This statement is patently false, and the Lancet editors know it.

The World Health Organization (WHO) report to which the editorial refers makes no mention of climate change and speaks only of the adverse health effects of polluted air, a different phenomenon.

According to the WHO report, “around 7 million people die every year from exposure to fine particles in polluted air that penetrate deep into the lungs and cardiovascular system, causing diseases including stroke, heart disease, lung cancer, chronic obstructive pulmonary diseases and respiratory infections, including pneumonia.”

All of these potentially fatal pathologies are causes by “exposure to fine particles in polluted air” and not by global warming.

In its infographic on the causes of air pollution, the WHO lists six sources of dangerous fine particulate matter, none of which is related to climate change. The six sources of air pollution are industry and energy supply, dust, agricultural practices, transport, waste management, and household energy.

Among the six solutions proposed by WHO for combatting air pollution, not one of them touches on carbon dioxide emissions, for the simple reason that CO2 is not a pollutant and is not harmful to human health. Unlike pollutants, carbon dioxide is odorless, colorless, and most importantly, non-toxic.

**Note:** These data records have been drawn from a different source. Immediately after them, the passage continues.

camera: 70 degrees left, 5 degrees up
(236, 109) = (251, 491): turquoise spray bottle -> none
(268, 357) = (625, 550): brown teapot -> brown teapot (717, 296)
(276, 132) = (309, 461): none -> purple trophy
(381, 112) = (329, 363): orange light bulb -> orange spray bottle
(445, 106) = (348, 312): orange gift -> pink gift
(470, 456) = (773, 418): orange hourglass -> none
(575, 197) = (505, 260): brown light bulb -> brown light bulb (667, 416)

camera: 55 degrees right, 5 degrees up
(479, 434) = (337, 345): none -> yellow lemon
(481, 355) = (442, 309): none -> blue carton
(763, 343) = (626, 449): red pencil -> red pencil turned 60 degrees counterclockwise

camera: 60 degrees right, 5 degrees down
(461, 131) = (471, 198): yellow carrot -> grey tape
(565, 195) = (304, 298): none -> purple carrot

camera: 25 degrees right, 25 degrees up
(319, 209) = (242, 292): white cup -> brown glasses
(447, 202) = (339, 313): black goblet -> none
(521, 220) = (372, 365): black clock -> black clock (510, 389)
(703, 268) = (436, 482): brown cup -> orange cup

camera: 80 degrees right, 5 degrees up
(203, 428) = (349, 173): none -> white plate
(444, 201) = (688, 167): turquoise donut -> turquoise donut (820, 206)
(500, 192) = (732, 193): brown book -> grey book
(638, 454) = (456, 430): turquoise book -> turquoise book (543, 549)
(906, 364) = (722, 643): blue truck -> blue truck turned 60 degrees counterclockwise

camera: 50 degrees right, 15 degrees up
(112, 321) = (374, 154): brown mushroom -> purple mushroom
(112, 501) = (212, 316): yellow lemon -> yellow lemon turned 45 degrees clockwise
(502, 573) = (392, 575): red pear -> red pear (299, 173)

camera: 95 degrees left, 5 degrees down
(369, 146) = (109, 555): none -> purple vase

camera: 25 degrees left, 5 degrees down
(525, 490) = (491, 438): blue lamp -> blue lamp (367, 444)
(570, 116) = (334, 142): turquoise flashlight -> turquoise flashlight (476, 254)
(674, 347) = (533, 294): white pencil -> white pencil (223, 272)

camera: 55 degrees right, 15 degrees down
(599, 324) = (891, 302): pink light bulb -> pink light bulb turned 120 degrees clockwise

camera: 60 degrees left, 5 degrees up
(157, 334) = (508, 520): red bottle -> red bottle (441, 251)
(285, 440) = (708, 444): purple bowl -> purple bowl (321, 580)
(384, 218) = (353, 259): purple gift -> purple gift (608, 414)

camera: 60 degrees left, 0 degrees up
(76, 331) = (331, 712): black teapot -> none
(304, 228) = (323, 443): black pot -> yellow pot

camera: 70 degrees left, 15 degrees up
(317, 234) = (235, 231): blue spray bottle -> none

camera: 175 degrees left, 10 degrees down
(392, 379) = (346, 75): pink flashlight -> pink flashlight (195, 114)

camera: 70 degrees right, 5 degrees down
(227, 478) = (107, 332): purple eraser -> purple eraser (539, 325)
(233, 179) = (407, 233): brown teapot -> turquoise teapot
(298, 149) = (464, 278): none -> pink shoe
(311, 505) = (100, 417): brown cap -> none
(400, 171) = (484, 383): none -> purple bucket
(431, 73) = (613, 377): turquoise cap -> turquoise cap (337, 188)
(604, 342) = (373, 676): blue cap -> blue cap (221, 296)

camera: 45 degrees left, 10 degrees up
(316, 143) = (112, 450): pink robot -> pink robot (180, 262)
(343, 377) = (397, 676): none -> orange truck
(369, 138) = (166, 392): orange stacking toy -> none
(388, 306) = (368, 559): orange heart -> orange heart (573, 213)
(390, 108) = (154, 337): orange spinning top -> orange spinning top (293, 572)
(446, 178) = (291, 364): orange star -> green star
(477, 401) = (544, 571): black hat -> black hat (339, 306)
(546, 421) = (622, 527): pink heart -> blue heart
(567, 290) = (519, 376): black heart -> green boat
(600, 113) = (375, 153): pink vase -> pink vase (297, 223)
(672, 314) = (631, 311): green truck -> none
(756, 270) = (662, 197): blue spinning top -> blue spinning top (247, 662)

The WHO database collects annual mean concentrations of fine particulate matter. Those that pose “the greatest risks to human health” are sulfate, nitrates, and black carbon, they observe.

The WHO report notes that deaths relating to air pollution occur overwhelmingly in third-world countries where large segments of the population “still do not have access to clean cooking fuels and technologies in their homes.”

“More than 90% of air pollution-related deaths occur in low- and middle-income countries, mainly in Asia and Africa,” WHO declares, “followed by low- and middle-income countries of the Eastern Mediterranean region, Europe and the Americas.”

“The highest ambient air pollution levels are in the Eastern Mediterranean Region and in South-East Asia, with annual mean levels often exceeding more than 5 times WHO limits, followed by low and middle-income cities in Africa and the Western Pacific,” the report states.

In general, “ambient air pollution levels are lowest in high-income countries, particularly in Europe, the Americas and the Western Pacific,” it concludes.

The Lancet editorial shamelessly links lethal air pollution to global warming, without bothering to attempt to establish a real connection between the two.

It then goes on to speak of how the horrible effects of air pollution can be averted by enacting measures to lower carbon dioxide emissions, which, again, is demonstrably false.

The overtly political editorial seeks to persuade a naïve public to enact policy to reduce CO2 emissions by making them think that this will curb deadly air pollution, which it will not.

“Climate change legislation is a central concern across government at all levels, and is not solely about the changing climate, but is embedded in public health policies,” the editors contend.

The Lancet has been a reputable medical journal since its founding in London in 1823. With this unworthy essay, the editors have besmirched the journal’s hard-earned good name by bowing to ideology and political interests.

When propaganda poses as science, everyone loses.